The early front door, which has a cast iron knocker, central door knob, fielded panels and bolection moulds, opens into a short central hallway which extends half the depth of the house. Internally, 2 rooms open off a short hallway. Both rooms have French doors opening onto the front verandah. The room to the left also has a sliding door opening in an area that includes 2 bathrooms, toilet and storage spaces, created by enclosing the southern verandah. At the end of the hallway a single glazed timber door with etched glass provides access to the living room, which has a white marble fireplace. To the right of the living room is a bedroom with French doors opening on to an enclosed area, which is an enclosed part of the verandah. Access from the living room to the kitchen, with its original brick fireplace, is gained through a doorway. The rear section of the house, which appears to be a 20th-century extension, is now used as a laundry, dining room and storage room. Substantial interior renovations, which are most evident in the rear section of the house and in the kitchen, have been carried out. The joinery and floors have been stripped of their original finishes.

There are timber floors throughout the house and all walls are lined with vertically jointed tongue and groove boarding. Similarly, all ceilings are lined with vertically jointed tongue and groove boarding, excluding the dining room which features what appears to be a pressed metal ceiling. All rooms have high picture rails. The hallway and living room both have bolection mould skirting boards, while all other rooms have plain skirting boards.

== Heritage listing ==
Wright Family Houses was listed on the Queensland Heritage Register on 30 January 2004 having satisfied the following criteria.

The place is important in demonstrating the evolution or pattern of Queensland's history.

The Wright family houses are important in demonstrating the evolution or pattern of Queensland's history and in demonstrating the principal characteristics of a particular class of cultural place. Built for the collier and mining proprietor, John Wright and his wife, Elizabeth, these houses are representative of the burgeoning economic fortunes of the Ipswich region during the late 19th century. As Ipswich developed into a wealthy commercial and industrial centre of Queensland and as the coal industry continued to expand in the area, the construction of these 3 houses is indicative of the prospect of rising social and financial status offered in late-19th century Ipswich. The houses communicate a tangible link with the district's mining heritage.

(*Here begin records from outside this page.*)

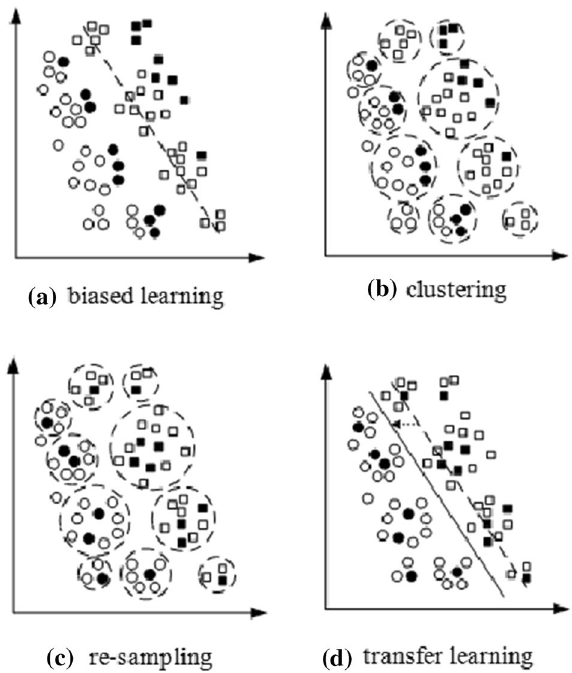
Brief analysis of sample selection; Kernel mean matching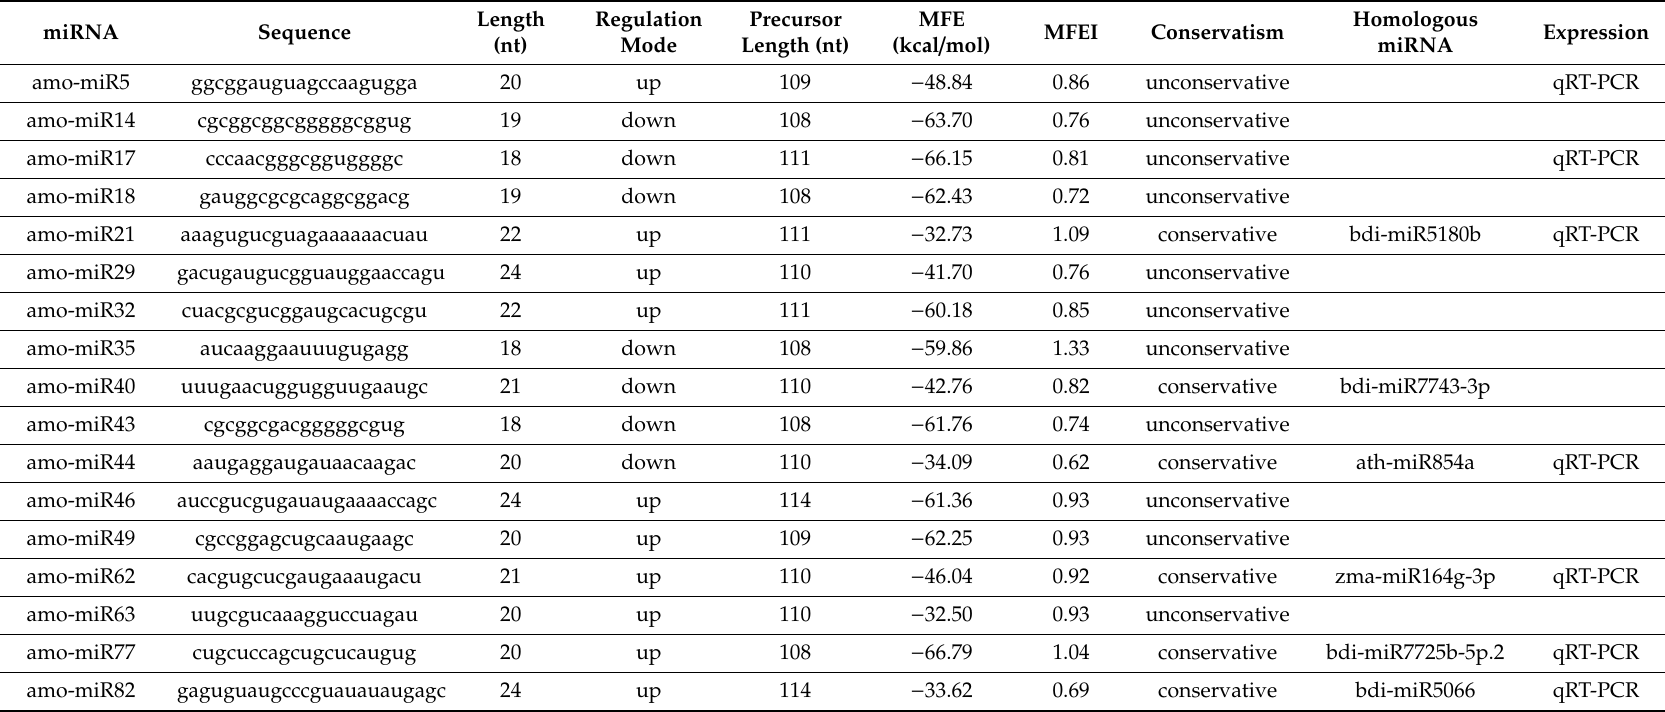
Table 4. Summary of 17 di ff erentially expressed miRNAs in A.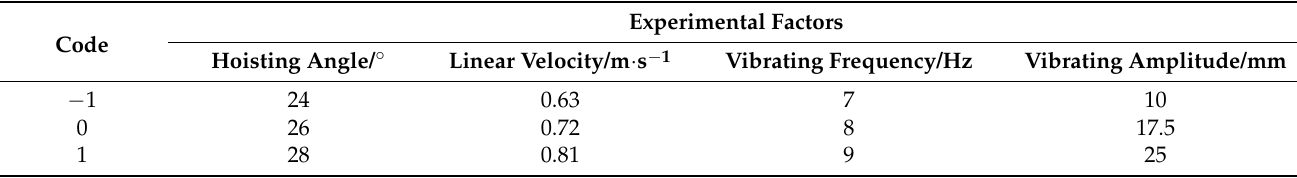
Table 3. Coding of simulation test factors.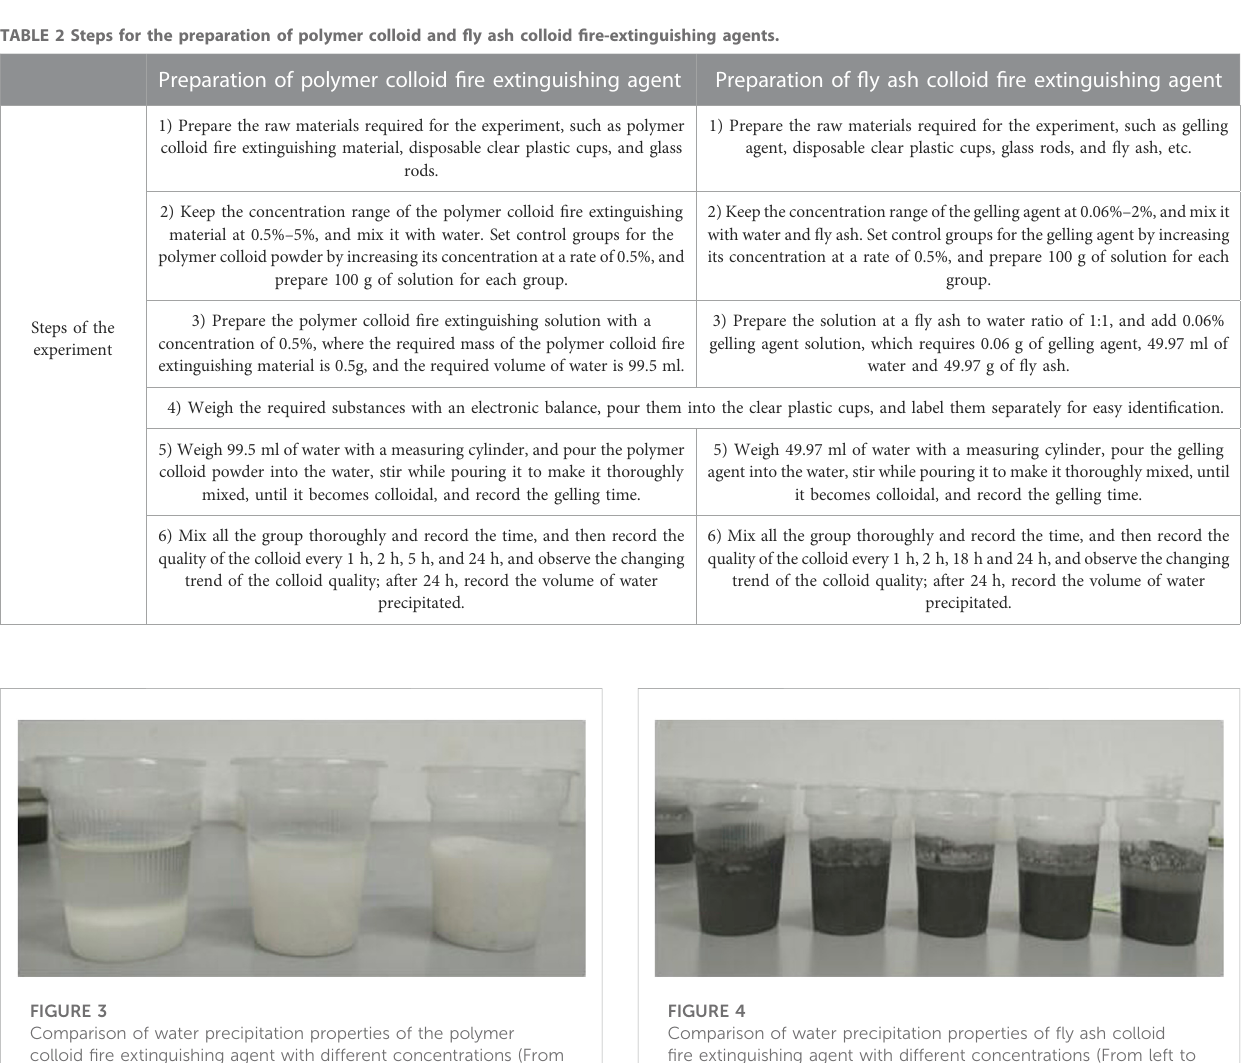
TABLE 1 Experimental materials required for preparation of polymer colloid and fl y ash colloid fi re extinguishing agents. Preparation of polymer colloid fi re extinguishing agent Preparation of fl y ash colloid fi re extinguishing agent Experimental materials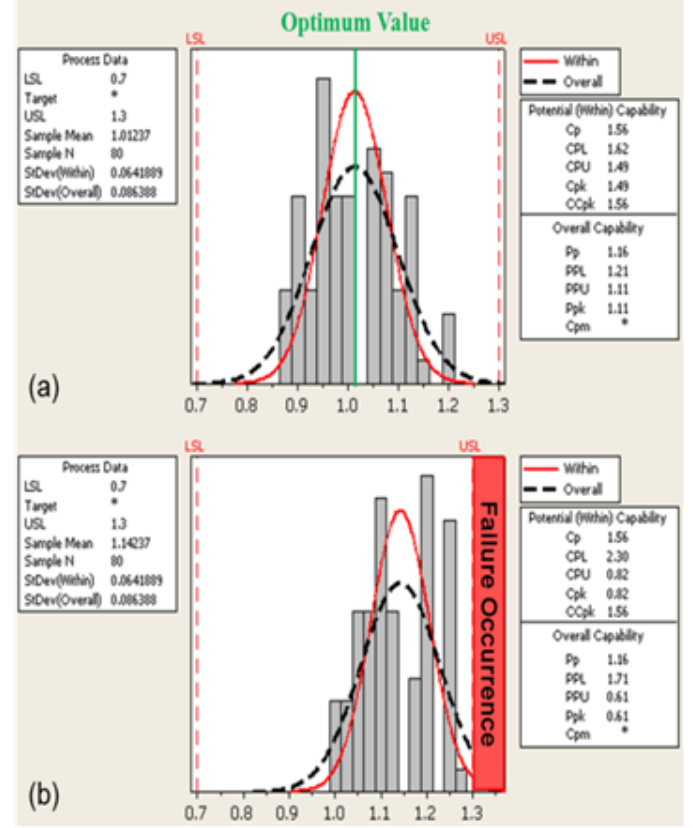
Figure 17. Process capability of trace top/bottom ratio (a) robust design with CPM and (b) uncontrolled system design with occurrence of failure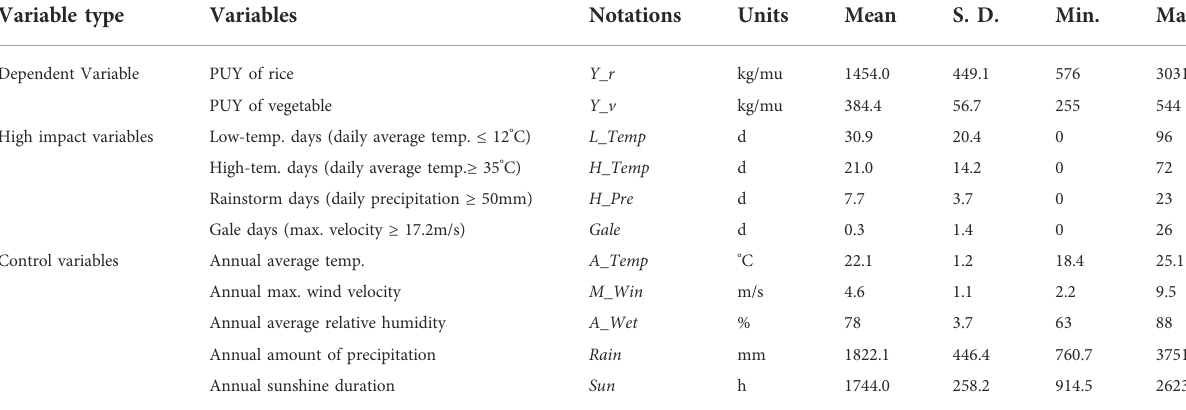
TABLE 1 The statistical description of the variables.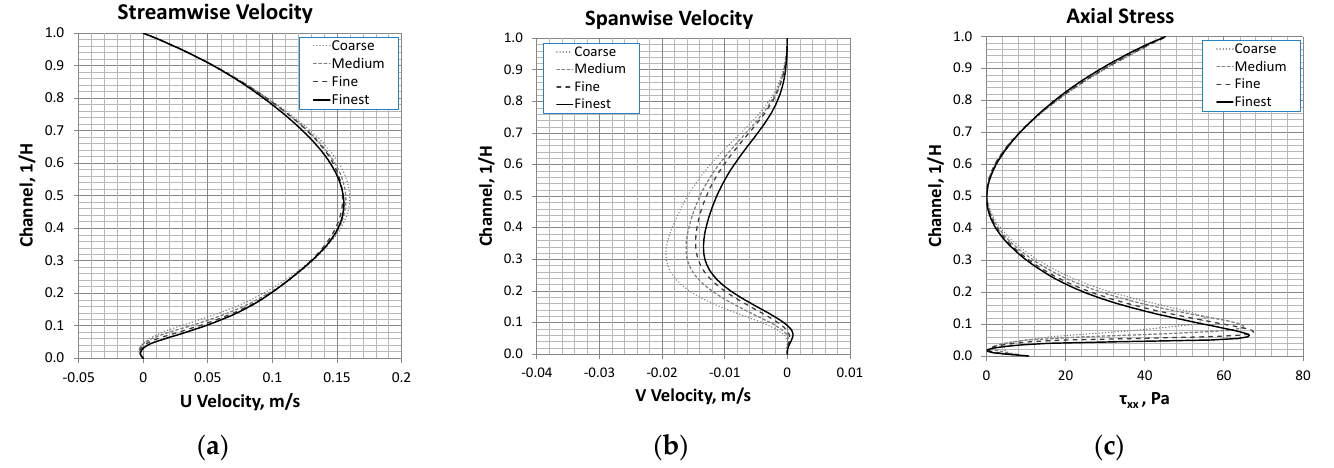
Figure 3. Grid convergence analysis, Wi = 1.0, El = 100, β = 0.1: ( a ) horizontal velocity; ( b ) vertical velocity; ( c ) axial stress. Figure 3a compares the streamwise velocity component for the four grids evaluated. The weighted average deviation error outside the vortex for the fine grid is 1.3% and 5.5% inside the vortex. Similarly, Figure 3b compares the spanwise velocity component for the same four grids. The weighted average deviation error outside the vortex is 14% and 26% inside the vortex, respectively (in both cases, note the very low actual value of the pre- dicted velocity). Lastly, Figure 3c compares the axial stress. The weighted average devia- tion error outside the vortex is 4.0% and 8.3% inside the vortex, respectively. Similar analyses were conducted for many cases, including those with inertial vorti- ces located downstream of the bend corner. In a typical high Reynolds number case, Re = 100, the weighted average deviation errors of all variables are significantly smaller. For the streamwise velocity component, the weighted average deviation error outside the vor- tex for the fine grid is 0.02% and 0.4% inside the vortex, respectively. For the spanwise velocity component, the weighted average deviation error outside the vortex is 0.09% and 0.5% inside the vortex, respectively. Additionally, for the strain rate, the weighted average deviation error outside the vortex is 0.04% and 0.28% inside the vortex, respectively. In general terms, it was found that predicting the location and length of the vortex is the most significant challenge in attaining grid convergence. Outside the vortex and far from it, the grid convergence index (GCI) for the fine grid is excellent, ranging from 0.0 to 1.5% in all variables. Within the vortex, the GCI for the fine grid is acceptable, ranging from 0.1% to 25% in all variables. Again, it should be noted that actual values for the spanwise velocity and the normal stress within the vortex are significantly smaller when compared to the streamwise velocity and the axial stresses, by two to three orders of mag- nitude. The mesh and grid convergence analyses were conducted following the Procedure for Estimation and Reporting of Uncertainty Due to Discretization in CFD Applications by Roache et al. [23]. The formation of vortices in polymer flow has been studied extensively in planar contractions and the size and strength have been shown to be strongly dependent on the mesh [15,24,25]. For example, the effect of mesh refinement on the size of the vortices was highlighted by Alves et al. [26] when developing benchmark solutions for the flow of Ol- droyd-B and PTT fluids in planar contractions. They found that a very high degree of mesh fineness was required to obtain accurate results with the Oldroyd-B fluid, while the PTT fluid in general did not require the finest meshes. These authors relied on Richard- son’s extrapolation to measure the level of convergence. 3. Results 3.1. Newtonian Flow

The place is important in demonstrating the principal characteristics of a particular class of cultural places.

The Wright family houses are important in demonstrating the evolution or pattern of Queensland's history and in demonstrating the principal characteristics of a particular class of cultural place. Built for the collier and mining proprietor, John Wright and his wife, Elizabeth, these houses are representative of the burgeoning economic fortunes of the Ipswich region during the late 19th century. As Ipswich developed into a wealthy commercial and industrial centre of Queensland and as the coal industry continued to expand in the area, the construction of these 3 houses is indicative of the prospect of rising social and financial status offered in late-19th century Ipswich. The houses communicate a tangible link with the district's mining heritage.

The place is important because of its aesthetic significance.

The houses are also important because of their aesthetic significance, which contributes to the overall historical townscape of the Ipswich area. With its rich heritage, Ipswich abounds with significant examples of early Queensland architecture and as such these houses represent an important landmark in the area and their integrity as a group is strengthened by the direct connection between them.